### [WHAT TO DO]
Each record here should be printed again exactly; please leave its pictures out.

(People photos with keypoints)
-.-.-
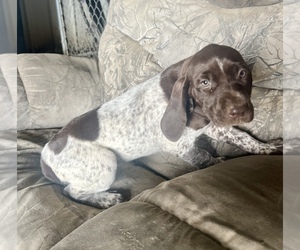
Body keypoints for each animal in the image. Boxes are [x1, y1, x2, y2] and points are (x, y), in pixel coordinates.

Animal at [39, 44, 282, 208]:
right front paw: (217, 161)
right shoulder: (178, 146)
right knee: (71, 190)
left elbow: (244, 138)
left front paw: (267, 147)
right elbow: (203, 155)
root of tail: (45, 156)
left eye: (242, 73)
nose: (239, 111)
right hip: (105, 163)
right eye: (204, 83)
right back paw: (105, 198)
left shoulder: (214, 126)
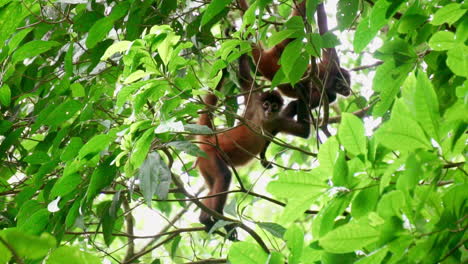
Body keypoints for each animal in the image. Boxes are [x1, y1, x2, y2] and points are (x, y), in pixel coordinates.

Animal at [196, 54, 308, 238]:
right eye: (266, 104)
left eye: (274, 106)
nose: (269, 110)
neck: (263, 120)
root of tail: (211, 137)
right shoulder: (254, 103)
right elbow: (244, 77)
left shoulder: (277, 121)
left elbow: (304, 131)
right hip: (211, 155)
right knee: (224, 176)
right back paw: (219, 220)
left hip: (204, 164)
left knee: (213, 186)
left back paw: (205, 219)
-.-.-
### [SOLUTION BELOW]
Body keypoints for each animal in the image. Boxes are [x1, y1, x2, y2] and points are (x, y), in pixel coordinates.

Animal at [39, 44, 282, 208]:
right front paw: (217, 161)
right shoulder: (178, 146)
right knee: (71, 190)
left elbow: (244, 138)
left front paw: (267, 147)
right elbow: (203, 155)
root of tail: (45, 156)
left eye: (242, 73)
nose: (239, 111)
right hip: (105, 163)
right eye: (204, 83)
right back paw: (105, 198)
left shoulder: (214, 126)
Body keypoints for each animal in the image. Boxes are [x1, y1, x2, y2] and points are (x, y), in pixel coordinates.

Animal at [196, 54, 308, 238]:
right eye: (266, 104)
left eye: (274, 106)
nose: (269, 110)
neck: (263, 120)
root of tail: (211, 137)
right shoulder: (254, 103)
right elbow: (244, 77)
left shoulder: (277, 121)
left elbow: (304, 131)
right hip: (211, 155)
right knee: (224, 176)
right back paw: (219, 220)
left hip: (204, 164)
left knee: (213, 186)
left back paw: (205, 219)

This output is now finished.